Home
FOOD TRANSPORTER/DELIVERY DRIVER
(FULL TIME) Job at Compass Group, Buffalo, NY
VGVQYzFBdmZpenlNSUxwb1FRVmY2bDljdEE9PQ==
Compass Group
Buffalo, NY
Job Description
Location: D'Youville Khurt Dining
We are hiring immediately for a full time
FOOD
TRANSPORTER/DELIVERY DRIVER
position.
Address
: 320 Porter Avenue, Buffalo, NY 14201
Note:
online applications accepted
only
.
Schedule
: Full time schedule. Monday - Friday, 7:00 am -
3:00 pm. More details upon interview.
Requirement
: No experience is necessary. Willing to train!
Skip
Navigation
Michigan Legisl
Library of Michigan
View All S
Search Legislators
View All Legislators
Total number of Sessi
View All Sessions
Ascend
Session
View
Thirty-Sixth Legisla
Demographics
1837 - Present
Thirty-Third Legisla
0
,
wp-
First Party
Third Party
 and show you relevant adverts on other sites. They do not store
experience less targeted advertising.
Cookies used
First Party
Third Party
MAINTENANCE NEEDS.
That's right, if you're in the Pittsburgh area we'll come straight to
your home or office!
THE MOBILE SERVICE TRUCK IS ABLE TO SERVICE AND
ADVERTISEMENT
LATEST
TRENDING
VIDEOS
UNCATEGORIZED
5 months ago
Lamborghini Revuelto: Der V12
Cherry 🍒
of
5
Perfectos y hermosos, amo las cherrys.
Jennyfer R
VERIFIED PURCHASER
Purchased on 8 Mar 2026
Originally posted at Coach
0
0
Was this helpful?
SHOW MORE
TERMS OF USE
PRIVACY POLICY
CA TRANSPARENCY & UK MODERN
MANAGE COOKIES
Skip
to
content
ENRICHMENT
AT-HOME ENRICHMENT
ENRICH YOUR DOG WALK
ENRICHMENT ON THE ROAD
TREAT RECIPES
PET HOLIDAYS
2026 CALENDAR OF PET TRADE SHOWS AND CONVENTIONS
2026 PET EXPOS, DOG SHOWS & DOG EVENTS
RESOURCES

● ● ●

**Activity:**
All records shown above must be set down again verbatim.

**Task result:**
Home
FOOD TRANSPORTER/DELIVERY DRIVER
(FULL TIME) Job at Compass Group, Buffalo, NY
VGVQYzFBdmZpenlNSUxwb1FRVmY2bDljdEE9PQ==
Compass Group
Buffalo, NY
Job Description
Location: D'Youville Khurt Dining
We are hiring immediately for a full time
FOOD
TRANSPORTER/DELIVERY DRIVER
position.
Address
: 320 Porter Avenue, Buffalo, NY 14201
Note:
online applications accepted
only
.
Schedule
: Full time schedule. Monday - Friday, 7:00 am -
3:00 pm. More details upon interview.
Requirement
: No experience is necessary. Willing to train!
Skip
Navigation
Michigan Legisl
Library of Michigan
View All S
Search Legislators
View All Legislators
Total number of Sessi
View All Sessions
Ascend
Session
View
Thirty-Sixth Legisla
Demographics
1837 - Present
Thirty-Third Legisla
0
,
wp-
First Party
Third Party
 and show you relevant adverts on other sites. They do not store
experience less targeted advertising.
Cookies used
First Party
Third Party
MAINTENANCE NEEDS.
That's right, if you're in the Pittsburgh area we'll come straight to
your home or office!
THE MOBILE SERVICE TRUCK IS ABLE TO SERVICE AND
ADVERTISEMENT
LATEST
TRENDING
VIDEOS
UNCATEGORIZED
5 months ago
Lamborghini Revuelto: Der V12
Cherry 🍒
of
5
Perfectos y hermosos, amo las cherrys.
Jennyfer R
VERIFIED PURCHASER
Purchased on 8 Mar 2026
Originally posted at Coach
0
0
Was this helpful?
SHOW MORE
TERMS OF USE
PRIVACY POLICY
CA TRANSPARENCY & UK MODERN
MANAGE COOKIES
Skip
to
content
ENRICHMENT
AT-HOME ENRICHMENT
ENRICH YOUR DOG WALK
ENRICHMENT ON THE ROAD
TREAT RECIPES
PET HOLIDAYS
2026 CALENDAR OF PET TRADE SHOWS AND CONVENTIONS
2026 PET EXPOS, DOG SHOWS & DOG EVENTS
RESOURCES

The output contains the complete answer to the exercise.